1.导入jar包
<dependencies>
<!-- https://mvnrepository.com/artifact/org.apache.hadoop/hadoop-client -->
<dependency>
<groupId>org.apache.hadoop</groupId>
<artifactId>hadoop-client</artifactId>
<version>3.2.0</version>
</dependency>
</dependencies>
2. 继承Mapper
org.apache.hadoop.mapreduce.Mapper 下的
public class Mapper<KEYIN, VALUEIN, KEYOUT, VALUEOUT>
- KEYIN
是map task 读取到的数据的key的类型,是一行的启始偏移量Long - VALUEIN
是map task读取到的数据的value的类型,是一行的内容Stirng - KEYOUT
是用户的自定义map方法要返回的数据kv数据的key的类型 - VALUEOUT
用户的自定map方法要返回的结果kv数据的value的数据类型
在mapreduce中,map参数的数据传输给reduce,需要进行序列化和反序列化,而JDK中的原生序列化机制产生的数据比较冗余,就会导致MAPREDUCE运行过程中传输效率低
所以 hadoop专门设计了自己的序列化机制
hadoop为常用数据类型封装了自己的实现了hadoop序列化
java基本类型 | Long | String | Integer | Float |
---|---|---|---|---|
hadoop基本类型 | LongWritable | Text | IntWritable | FloatWritable |
core:
public class WorkcountMapper extends Mapper<LongWritable, Text, Text, IntWritable>{
@Override
protected void map(LongWritable key, Text value, Context context) throws IOException, InterruptedException {
String line = value.toString();
String[] words = line.split(" ");
for (String word : words) {
context.write(new Text(word), new IntWritable(1));
}
}
}
2 另外的一个class 继承 Reducer
Reducer<Text, IntWritable, Text, IntWritable>
core:
public class WordcountReduce extends Reducer<Text, IntWritable, Text, IntWritable> {
@Override
protected void reduce(Text key, Iterable<IntWritable> values, Context context)

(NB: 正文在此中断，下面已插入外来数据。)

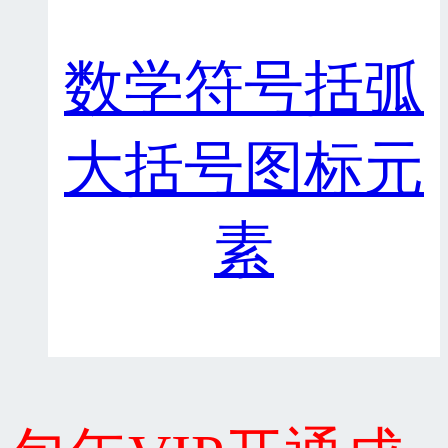
数学符号括弧
大括号图标元
素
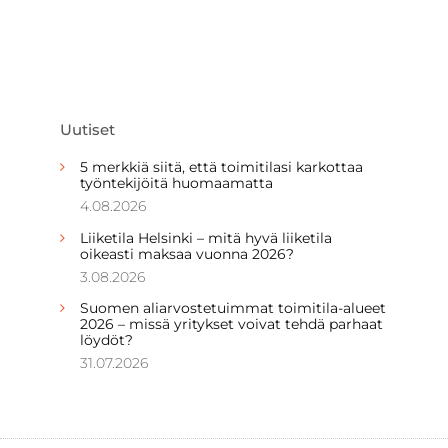
Uutiset
5 merkkiä siitä, että toimitilasi karkottaa
työntekijöitä huomaamatta
4.08.2026
Liiketila Helsinki – mitä hyvä liiketila
oikeasti maksaa vuonna 2026?
3.08.2026
Suomen aliarvostetuimmat toimitila-alueet
2026 – missä yritykset voivat tehdä parhaat
löydöt?
31.07.2026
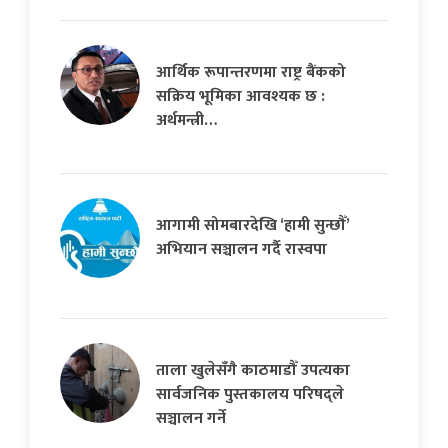
आर्थिक रूपान्तरणमा राष्ट्र बैंकको
सक्रिय भूमिका आवश्यक छ :
अर्थमन्त्री…
आगामी सोमबारदेखि ‘हामी सुन्छौँ’
अभियान सञ्चालन गर्दै रास्वपा
ताला खुलेसँगै काठमाडौँ उपत्यका
सार्वजनिक पुस्तकालय परिषद्ले
सञ्चालन गर्ने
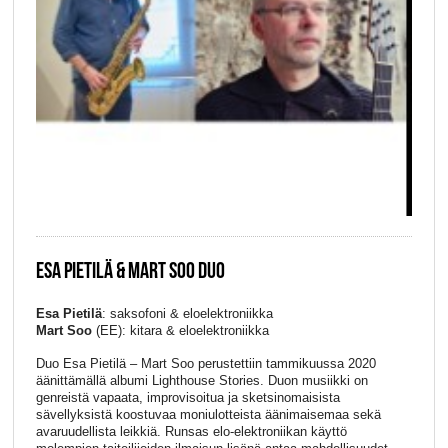
ESA PIETILÄ & MART SOO DUO
Esa Pietilä
: saksofoni & eloelektroniikka
Mart Soo
(EE): kitara & eloelektroniikka
Duo Esa Pietilä – Mart Soo perustettiin tammikuussa 2020
äänittämällä albumi Lighthouse Stories. Duon musiikki on
genreistä vapaata, improvisoitua ja sketsinomaisista
sävellyksistä koostuvaa moniulotteista äänimaisemaa sekä
avaruudellista leikkiä. Runsas elo-elektroniikan käyttö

throws IOException, InterruptedException {
int sun = 0;
Iterator<IntWritable> iterator = values.iterator();
while (iterator.hasNext()){
IntWritable va = iterator.next();
sun+=va.get();
}
context.write(key, new IntWritable(sun));
}
}
3 配置yarn
在每台机器上配置
node manager在物理上应该跟data node部署在一起
resource manager在物理上应该独立部署在一台专门的机器上
此处为demo 所有 namenode 与resourcemanager 放在同一台服务器
- 修改每台机器配置文件:
vi yarn-site.xml
<property>
<name>yarn.resourcemanager.hostname</name>
<value>vm01</value>
</property>
<property>
<name>yarn.nodemanager.aux-services</name>
<value>mapreduce_shuffle</value>
</property>
<property>
<name>yarn.nodemanager.resource.memory-mb</name>
<value>2048</value>
</property>
<property>
<name>yarn.nodemanager.resource.cpu-vcores</name>
<value>2</value>
</property>
其中vm01为 resource manager
mapreduce_shuffle为固定写法
1024 分配的内存 最小2048MB 因为yarn.app.mapreduce.am.resource.mb 需要有1536MB 如果设置小雨1536 运行yarn程序时会报错。当然不是运行就占用这么大的内存,而是最大可以用这么多。
2 为cpu个数 最小1个
- 启动yarn集群:start-yarn.sh (注:该命令应该在resource manager所在的机器上执行,否则resource manager会在执行这个命令的机器上启动)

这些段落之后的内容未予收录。